I also tried alternative Protobuf libraries, including protobuf-es, which did not perform well, and pbf, which had fantastic performance but did not feature much flexibility or configurability with generated code.

Other Libraries

I also tested a few other libraries. I don't think they are a good fit for the browser at this point in time:

Flatbuffers

Flatbuffers had a nice tooling and developer experience story. Flatbuffers in JavaScript uses a lazy approach to deserialization, so Flatbuffers end up being a good choice for scenarios where the entire message will not be deserialized.

Otherwise, when materializing a full blown "fat" JavaScript object, I found Flatbuffer performance to be less than alternatives.

Cap'n Proto

Cap'n Proto's recommended JavaScript implementation only targets Node.js, as it is simply a wrapper around a C++ module. It also seems like it's suffered some bitrot, as it was not possible for me to get it to compile on a recent Node.js version. Also, it had plenty of caveats around performance being bad in the documentation.

Instead, I opted to test capnp-es. This library also uses a lazy approach to deserialization. Performance was so bad with Cap'n Proto that I had to drop it from my investigation to be able to iterate more quickly on the other options.
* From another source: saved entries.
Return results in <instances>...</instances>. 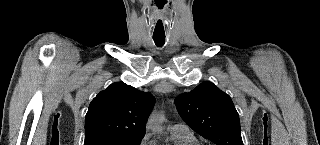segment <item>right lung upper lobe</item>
<instances>
[{"mask_svg":"<svg viewBox=\"0 0 320 145\" xmlns=\"http://www.w3.org/2000/svg\"><path fill=\"white\" fill-rule=\"evenodd\" d=\"M155 103L150 93L115 82L91 102L85 119V143L113 138L138 139Z\"/></svg>","mask_w":320,"mask_h":145,"instance_id":"1","label":"right lung upper lobe"}]
</instances>
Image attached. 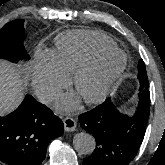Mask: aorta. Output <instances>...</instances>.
Returning <instances> with one entry per match:
<instances>
[{
	"label": "aorta",
	"instance_id": "1",
	"mask_svg": "<svg viewBox=\"0 0 165 165\" xmlns=\"http://www.w3.org/2000/svg\"><path fill=\"white\" fill-rule=\"evenodd\" d=\"M73 145L78 153L88 155L94 151L96 141L92 135L86 132H81L74 136Z\"/></svg>",
	"mask_w": 165,
	"mask_h": 165
}]
</instances>
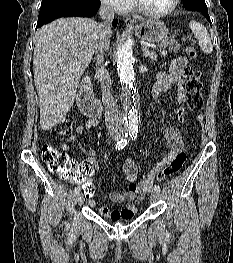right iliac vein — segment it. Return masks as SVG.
Listing matches in <instances>:
<instances>
[{
	"label": "right iliac vein",
	"mask_w": 233,
	"mask_h": 263,
	"mask_svg": "<svg viewBox=\"0 0 233 263\" xmlns=\"http://www.w3.org/2000/svg\"><path fill=\"white\" fill-rule=\"evenodd\" d=\"M116 138V137H115ZM83 201V194L82 193H78L76 195V198H75V202L76 203H81Z\"/></svg>",
	"instance_id": "right-iliac-vein-1"
}]
</instances>
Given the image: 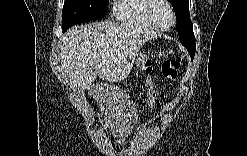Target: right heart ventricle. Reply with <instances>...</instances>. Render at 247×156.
Returning a JSON list of instances; mask_svg holds the SVG:
<instances>
[{
  "mask_svg": "<svg viewBox=\"0 0 247 156\" xmlns=\"http://www.w3.org/2000/svg\"><path fill=\"white\" fill-rule=\"evenodd\" d=\"M150 0H120L115 2L114 15L119 21L142 28H155L148 19L147 6Z\"/></svg>",
  "mask_w": 247,
  "mask_h": 156,
  "instance_id": "obj_1",
  "label": "right heart ventricle"
}]
</instances>
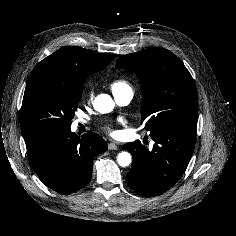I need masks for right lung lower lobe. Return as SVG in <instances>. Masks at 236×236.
<instances>
[{
    "instance_id": "obj_1",
    "label": "right lung lower lobe",
    "mask_w": 236,
    "mask_h": 236,
    "mask_svg": "<svg viewBox=\"0 0 236 236\" xmlns=\"http://www.w3.org/2000/svg\"><path fill=\"white\" fill-rule=\"evenodd\" d=\"M30 164L40 180L54 191L71 194L87 185L93 159L107 150L94 132L77 136L68 130H41L23 135Z\"/></svg>"
}]
</instances>
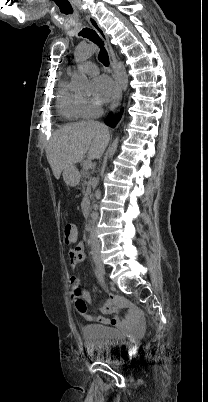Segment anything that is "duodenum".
Masks as SVG:
<instances>
[{"label":"duodenum","instance_id":"duodenum-1","mask_svg":"<svg viewBox=\"0 0 208 402\" xmlns=\"http://www.w3.org/2000/svg\"><path fill=\"white\" fill-rule=\"evenodd\" d=\"M82 210L84 214H88L90 211V201L88 199H84L82 202Z\"/></svg>","mask_w":208,"mask_h":402}]
</instances>
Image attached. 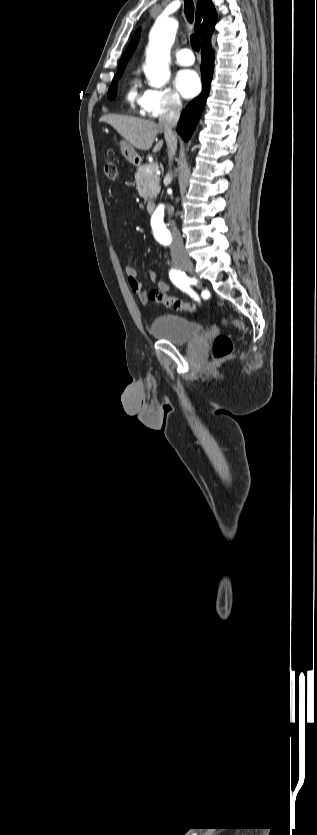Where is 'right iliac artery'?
Returning <instances> with one entry per match:
<instances>
[{
  "label": "right iliac artery",
  "mask_w": 317,
  "mask_h": 835,
  "mask_svg": "<svg viewBox=\"0 0 317 835\" xmlns=\"http://www.w3.org/2000/svg\"><path fill=\"white\" fill-rule=\"evenodd\" d=\"M169 277H170V280L173 282L174 285H176L183 292H186L187 294H189L195 300L199 301V297L190 288L189 279L183 271L177 270V269H171L170 272H169Z\"/></svg>",
  "instance_id": "82829eb1"
}]
</instances>
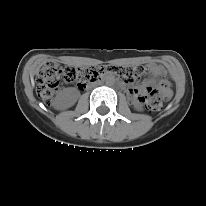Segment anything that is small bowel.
I'll list each match as a JSON object with an SVG mask.
<instances>
[{"label":"small bowel","instance_id":"obj_1","mask_svg":"<svg viewBox=\"0 0 206 206\" xmlns=\"http://www.w3.org/2000/svg\"><path fill=\"white\" fill-rule=\"evenodd\" d=\"M152 73L154 75H163L165 73V70L162 66L160 65H153L152 66ZM143 88H130L128 90L129 95L135 99L137 97L138 94H140L142 92Z\"/></svg>","mask_w":206,"mask_h":206}]
</instances>
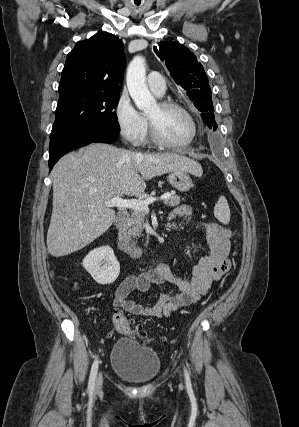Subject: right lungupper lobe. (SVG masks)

With so many similar alternatives that feature better performance and better browser support, I'm not sure it makes sense to use Cap'n Proto in 2025 for targeting browsers.

MessagePack and Cbor

I also tested msgpackr and cbor-x. I've seen great performance with both of these libraries in the past, on the server side, but in the browser, they were some of the slowest libraries that I tested.

Non-Performance Reasons to Avoid JSON

So far this post has been focused on performance, but I think it's also worth mentioning the myriad of downsides to JSON beyond performance:

Required String Input

JSON.parse requires a string as input. This can be problematic with large inputs, as some JavaScript implementations cap the length of a string at 512MB (Node.js) or 1GB (Chrome).

Limited Type Support & Lack of a Schema

JSON does not support many types that are important for many types of programs. For example, JSON does not have a 64 bit integer type. Some implementations will use a 64 bit floating point type for these values, which will silently mangle values greater than or equal to 2 to the 53rd power. The workaround for this is typically to represent these values using strings, which can be parsed into a BigInt value, or just kept in a string representation if numeric operations will not be performed on these values.

Since JSON is schema-less, decoding a JSON message performs no validation on the shape or type of the decoded data. If we want these sorts of validations, we must validate messages ourselves when we receive them.

Many serialization formats, like Protobuf, perform this sort of validation implicitly when deserializing messages.

A Short Anecdote: Broken Ad Campaigns

At one point in my career, I broke an important client's ad campaign because the company I was at used strings to represent numbers to avoid BigInt issues, and I accidentally added 500 to "500", resulting in a request to fetch the client's 500,500th ad instead of the 1000th ad. This was embarrassing and cost the company some amount of money.

Nowadays, most people use TypeScript, which can avoid some of these kinds of issues. But JSON does nothing to help us here, and indeed actively harms us. We have to actually use a library like zod to get good end to end protections here.

Poor Performance on the Server Side

In my benchmarks, using a Rust server, JSON serialization was slower than most alternatives.

Conclusions & Future Work

In conclusion, I think that Bebop, Avro, and Protobuf are all good solutions that can outperform JSON for encoding messages from a server to a browser. (Hopefully Avro has a a release soon, and Protobuf.js accepts my PR!)

Next, I'd like to write a similar post about the server side implementations of these technologies, where I think things are a bit less nuanced and simpler.

Notes on Benchmarking

The code for the benchmarks is here.
All of these benchmarks were for processing a payload of 1 million trips of NYC Citibike data. It was 340MB when encoded using JSON.
All of these benchmarks except Cap'n Proto were run 10 times, and an average was taken. Cap'n Proto was only run once on account of how slow it was.